Matthew Snoddy, 24, an employee at Earl’s 377, said he was disappointed, but not surprised, after learning that his job had been furloughed. Snoddy, who began working at the Argyle pizzeria last year, said he received “no word” from ownership but was reassured by management that any layoffs would be temporary.

Most of his co-workers and other affected employees, however, found out via group chat or social media about layoffs, he said, and that it was not confirmed until his manager called everyone. Now that he is without a steady income to pay for utilities, credit card bills and groceries, he said he’s considering moving back with his parents.

“This is my last semester of grad school, and all of my classes are online, and I don’t get to walk the stage,” said Snoddy, a student at the University of North Texas. “Now, I’m out of a job, and I’m not sure my landlord is going to cut me any slack or give me any reprieve. I’m healthy right now, but if something happens, I’m screwed.”

According to a study conducted by personal finance site WalletHub, Texas has the highest share of population without health insurance coverage in the United States. Meanwhile, the state’s funding for public health emergency preparedness is ranked 48th, with only the states of Illinois, California and New York trailing.

For Luke Sampeck, a former employee at LSA on the downtown Square, the announcement of layoffs Saturday afternoon was not surprising. He said once restaurants like LSA were restricted to takeout options only, the writing on the wall became clear. As sales continued to drop, he said, he was notified of his furlough.

“We had less sales for a whole day than we regularly have in an hour,” said Sampeck, 33. “We were sent a message saying that the company had closed for the foreseeable future — which, while it does impact me financially, I think it was the most responsible thing to do in the midst of a viral pandemic.”

Sampeck, who is expecting a child in May, said he has filed for unemployment and is considering other avenues for income, such as teaching guitar or banjo via Skype.

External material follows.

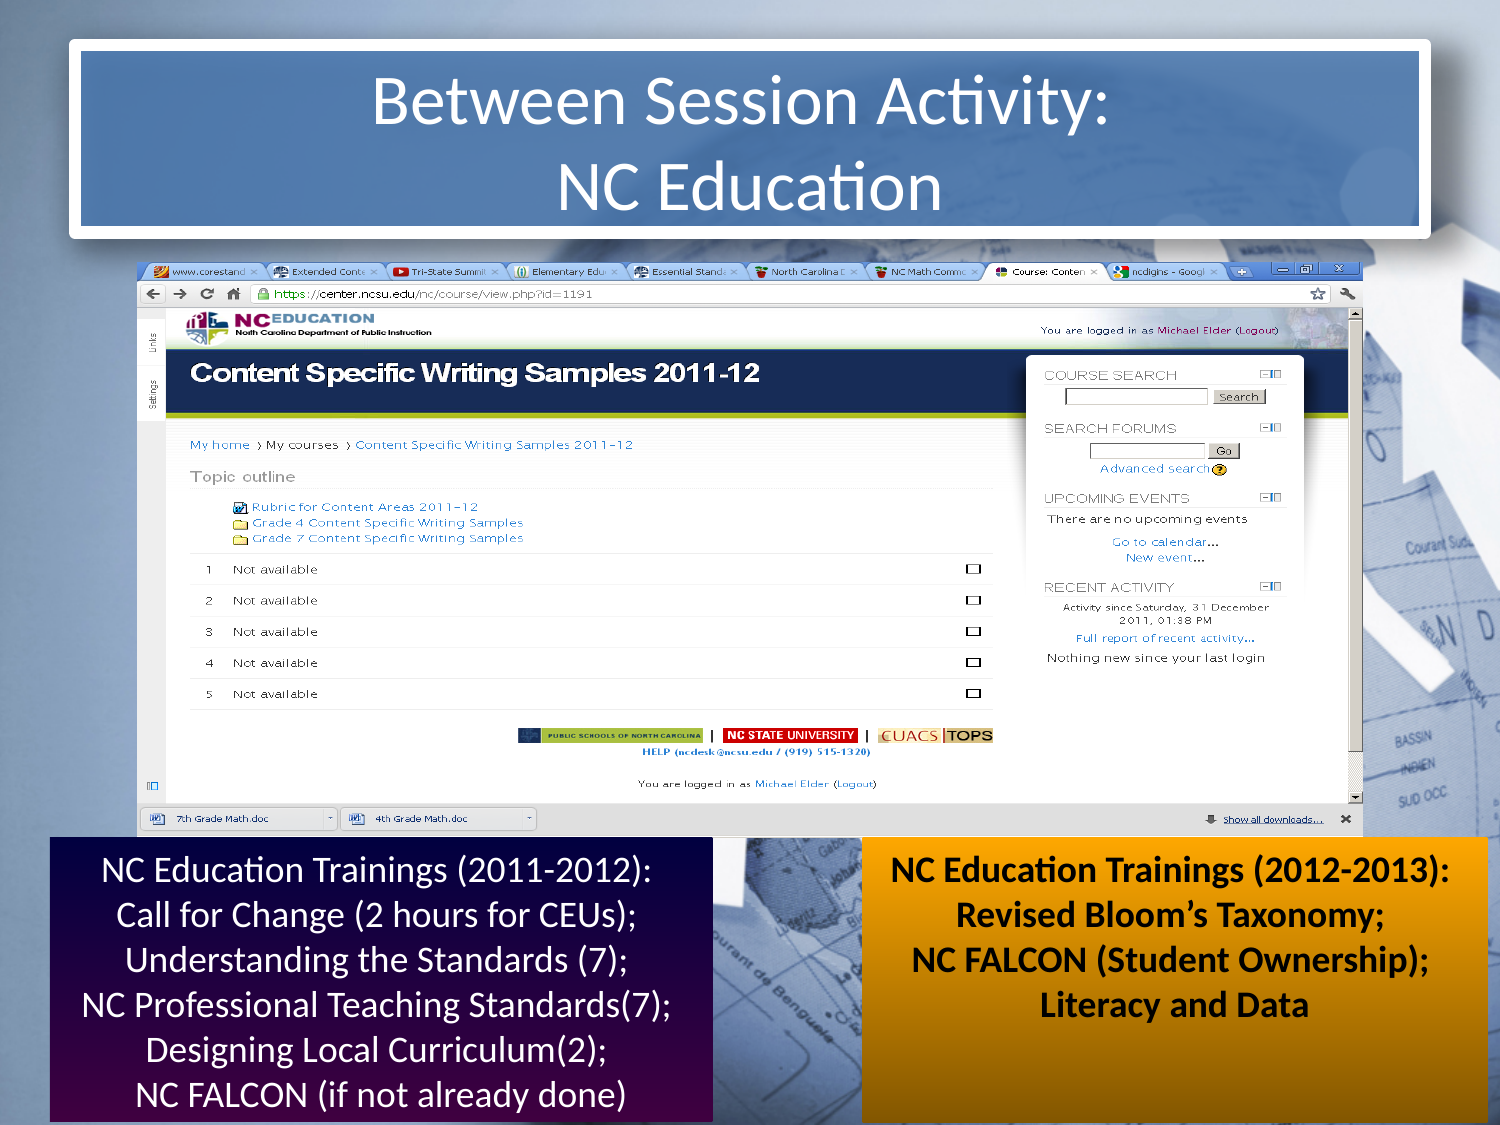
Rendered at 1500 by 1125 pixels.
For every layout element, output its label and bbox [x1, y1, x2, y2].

He said his main concern, however, was putting his pregnant girlfriend at risk, and that he would rather make a few financial sacrifices than to take that chance.

For Knutson, while the threat of permanent closure looms over the restaurants as the outbreak persists, the expectation is to rehire affected employees once the dust settles. And while the restaurant and food service industry remains in a state of turmoil, he said his concern is ensuring the safety of his staff and the community.

“We needed something to come back to, and the best decision was to close down and follow government regulations,” Knutson said. “And as the landscape changes, discussions have been: How do we not spread COVID-19? How do we get people paid? With small business loans, we don’t know how or when to access it.”

On Sunday, Texas Comptroller Glenn Hegar referred to the state of the economy as “the current recession,” according to The Texas Tribune. And while massive hits to multiple industries are expected, Hegar said the state would not push back monthly sales taxes for restaurants, citing the need for revenue to keep hospitals operating.

As the situation evolves, Knutson said the plan is to reopen restaurants once people are ready to come out.

“When the totality of the economy begins to rebound and people are able to come back out and spend money, I think they’re going to come back stronger, and we’ll be prepared,” he said.